Are you sure you understand it? Insider trading is not limited to employees, that's a common misconception.
I don't know the German law on the matter, but I would wager that the prosecution was warranted, even when the court ends up determining that the charge doesn't hold.
You definitely do not understand the word, because it is not limited to people, the word "insider" is limited to the information: is the information publicly available? If the answer is "no", then it is "inside" information, and trading on it is "insider trading".
These short sellers were trading on publicly available information. They just gave this information more publicity after getting their short positions, which is what you should do if you discover a market inefficiency that nobody else has discovered yet. That's your reward for making the market more efficient.
BaFin claims that this is insider trading was BS then and is BS now. They just don't understand how markets work, what their job is, and as a consequence did a poor job.
> These short sellers were trading on publicly available information.

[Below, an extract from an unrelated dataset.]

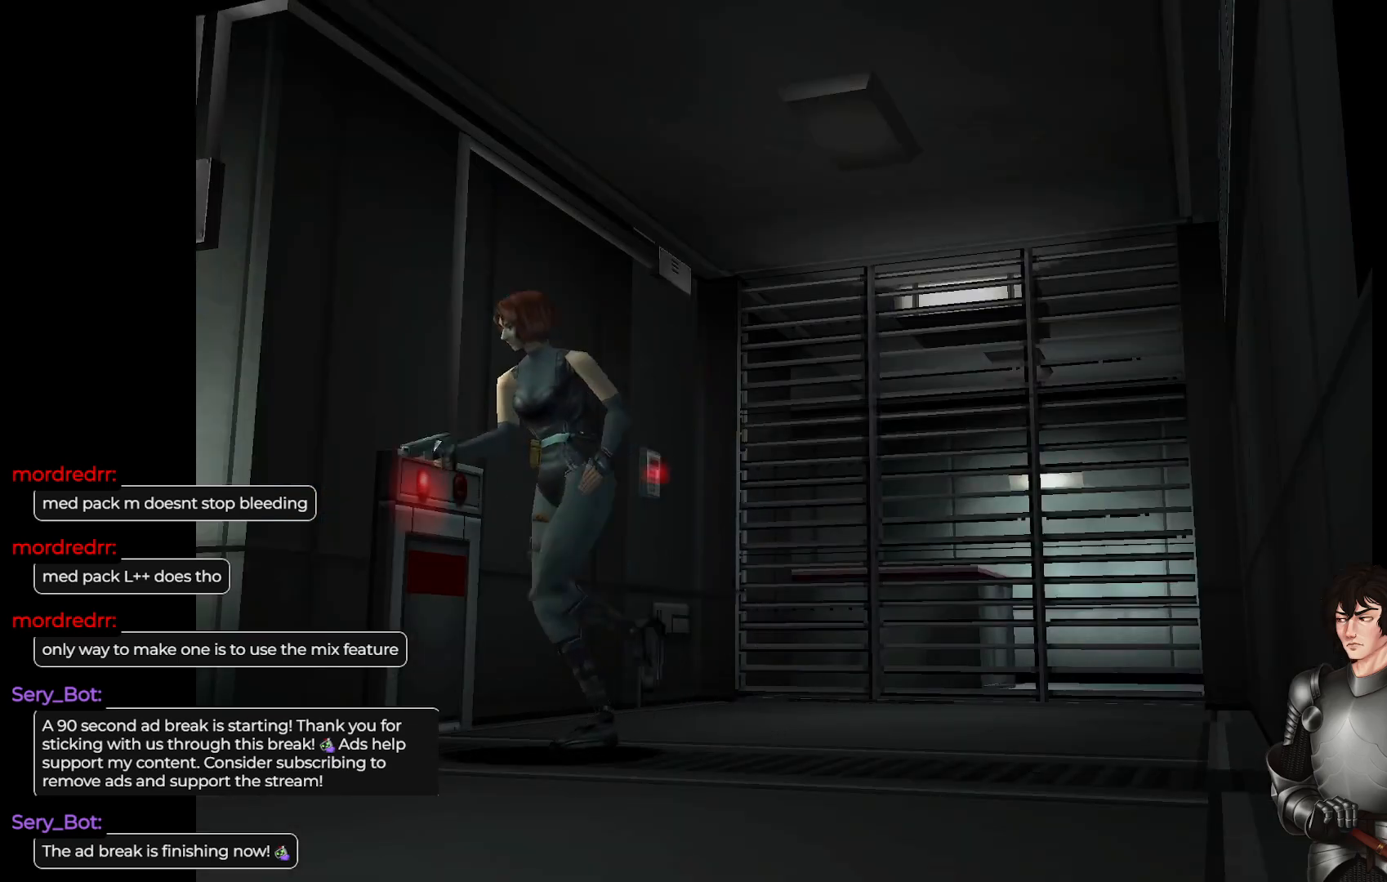
{"buttons": [], "left_stick": "center", "right_stick": "center", "events": [[100, "L1", "up"], [133, "left_stick", "center"]]}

We're talking about positions that were opened right before the FT article was published. The FT article included allegations by an insider, it wasn't only public information.
Granted, there was also publicly available circumstantial evidence that things were fishy at Wirecard.
Either way, these short sellers weren't convicted, that doesn't mean they shouldn't have been investigated.
The earliest article I can find from the FT that references insider allegations of fraud is https://www.ft.com/content/03a5e318-2479-11e9-8ce6-5db4543da..., which was published almost three years after the report referenced in the Yahoo article. What article was this supposedly timed with?
I don't know the German law on the matter, but I would wager that the prosecution was warranted, even when the court ends up determining that the charge doesn't hold.